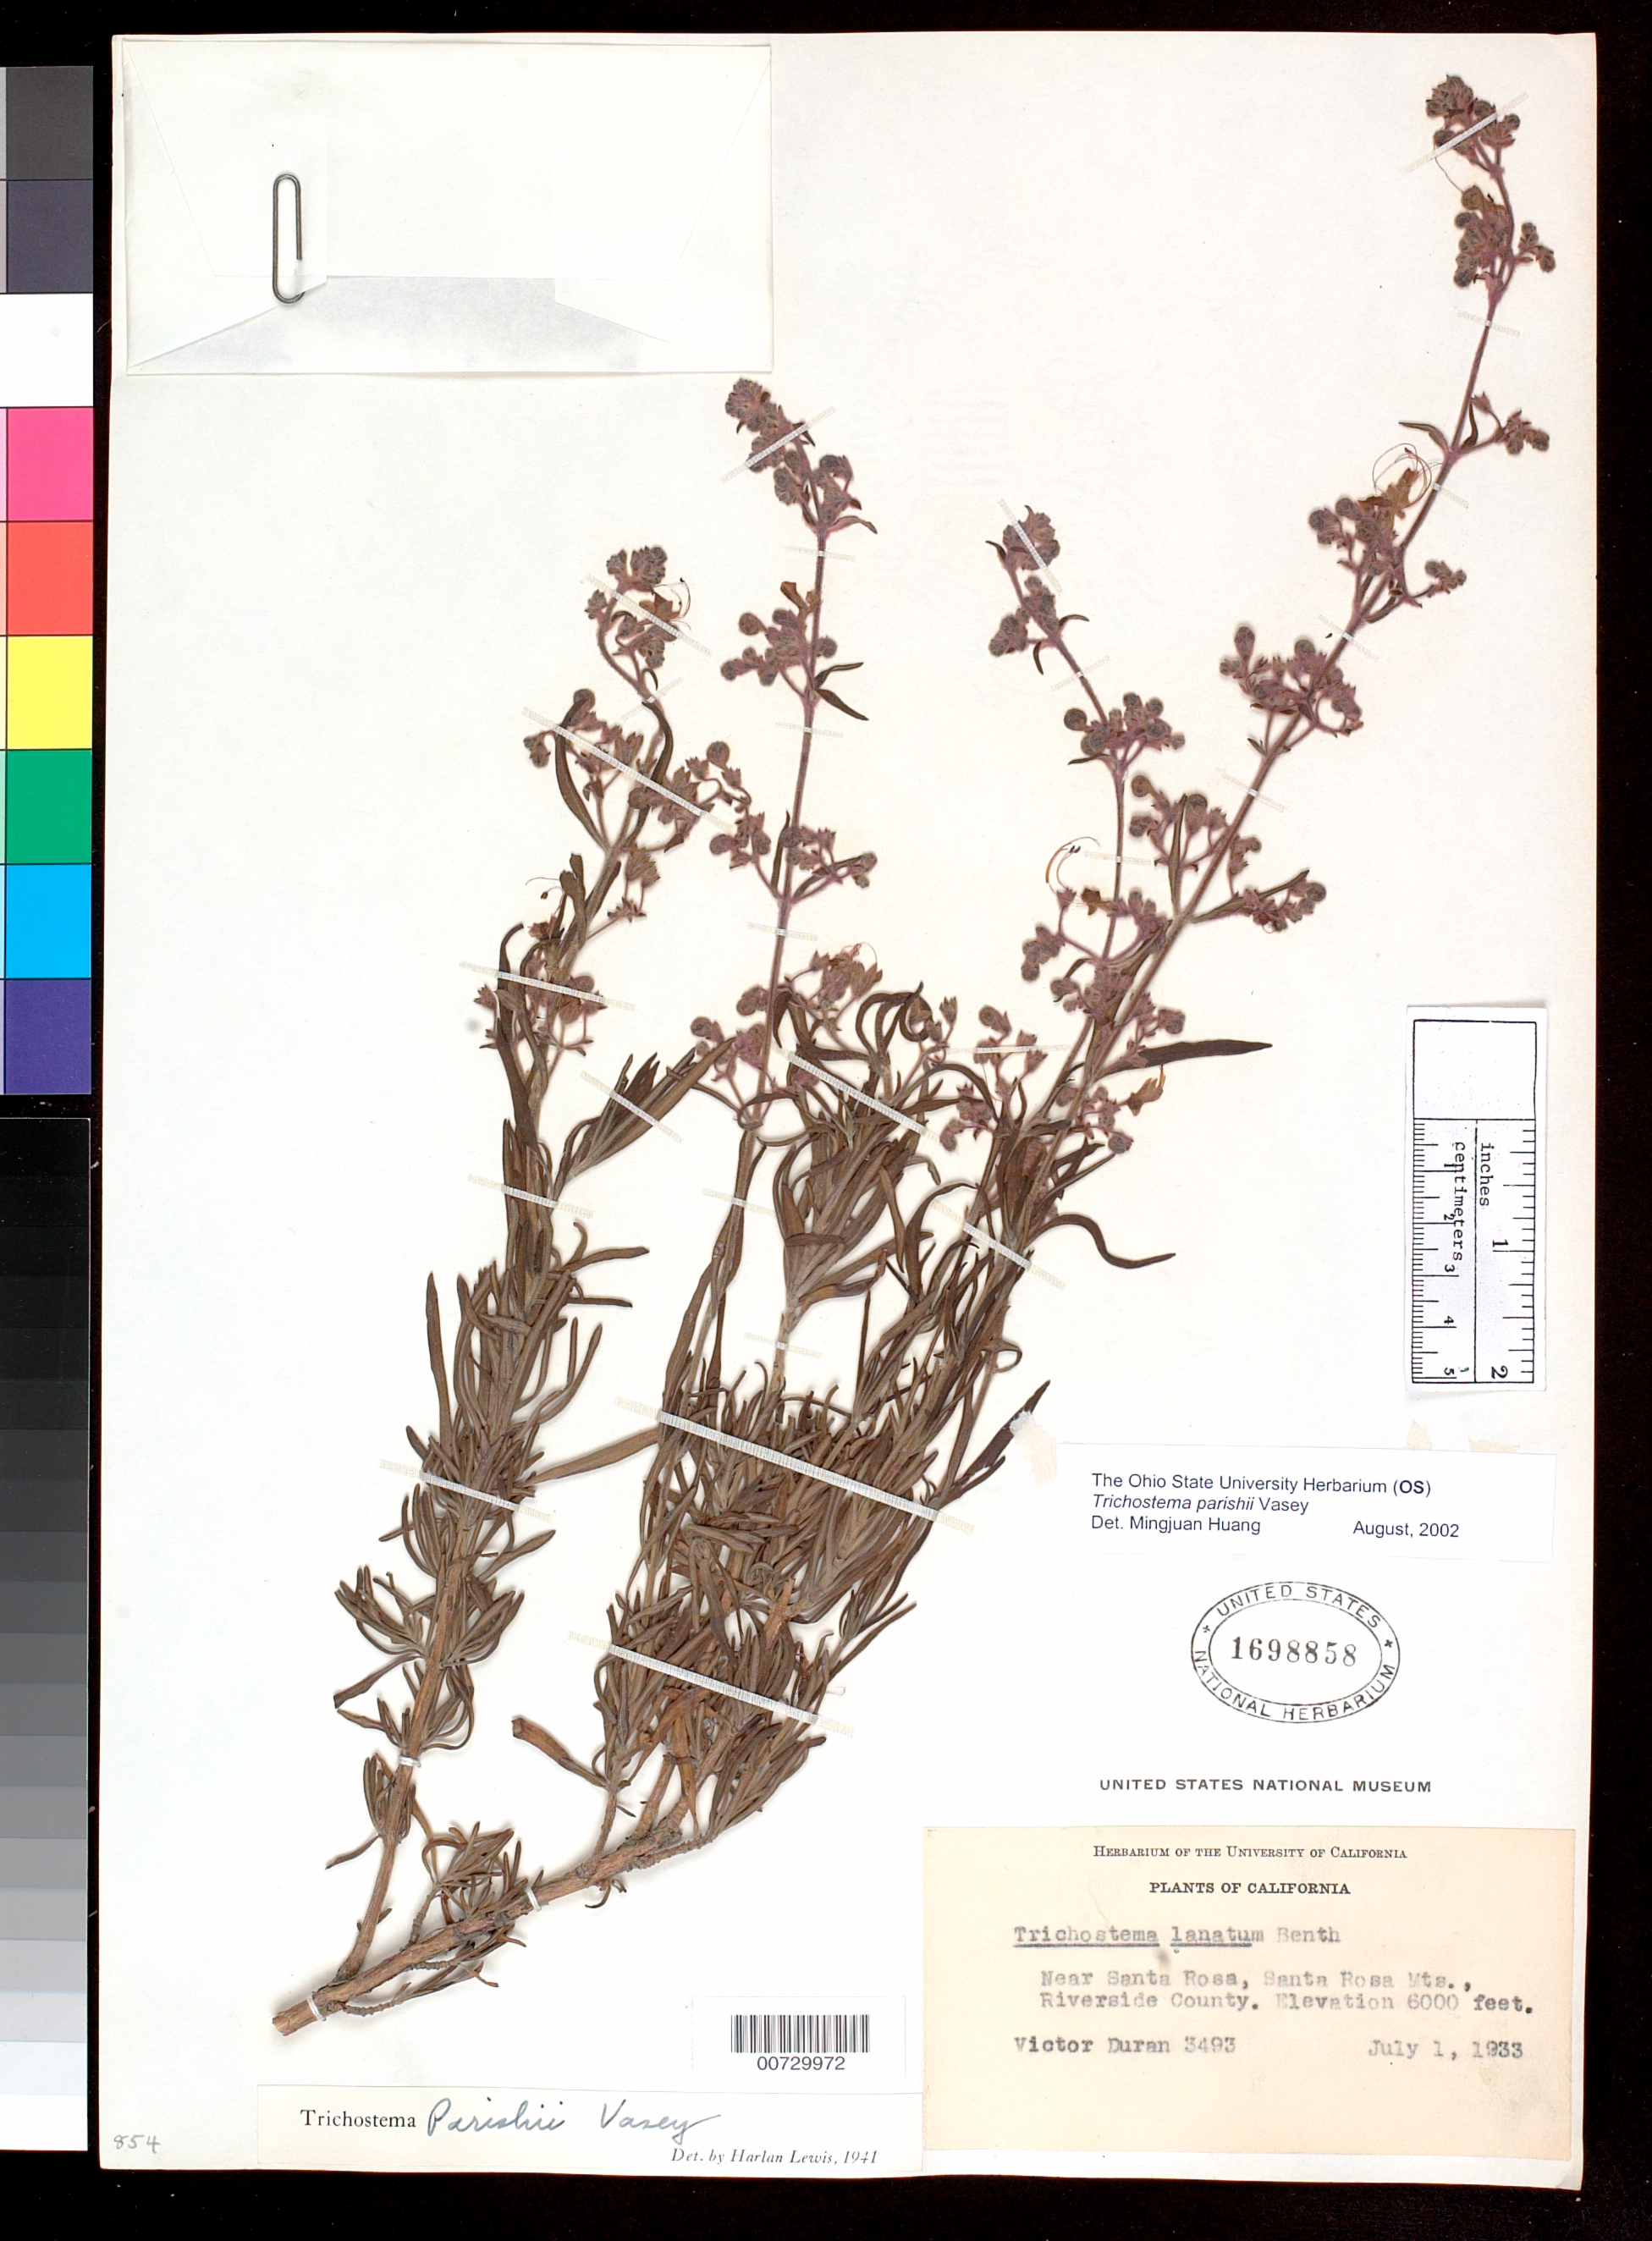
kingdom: Plantae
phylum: Tracheophyta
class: Magnoliopsida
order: Lamiales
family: Lamiaceae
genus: Trichostema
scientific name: Trichostema parishii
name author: Vasey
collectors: V. Duran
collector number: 3493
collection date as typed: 1 Jul 1933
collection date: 1933-07-01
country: United States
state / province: California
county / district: Riverside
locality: Santa Rosa Mts.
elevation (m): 1829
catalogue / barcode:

==========

Your objective:
Reproduce all of the lines above verbatim, leaving the picture out of your copy.

Output for this task:
kingdom: Plantae
phylum: Tracheophyta
class: Magnoliopsida
order: Lamiales
family: Lamiaceae
genus: Trichostema
scientific name: Trichostema parishii
name author: Vasey
collectors: V. Duran
collector number: 3493
collection date as typed: 1 Jul 1933
collection date: 1933-07-01
country: United States
state / province: California
county / district: Riverside
locality: Santa Rosa Mts.
elevation (m): 1829
catalogue / barcode:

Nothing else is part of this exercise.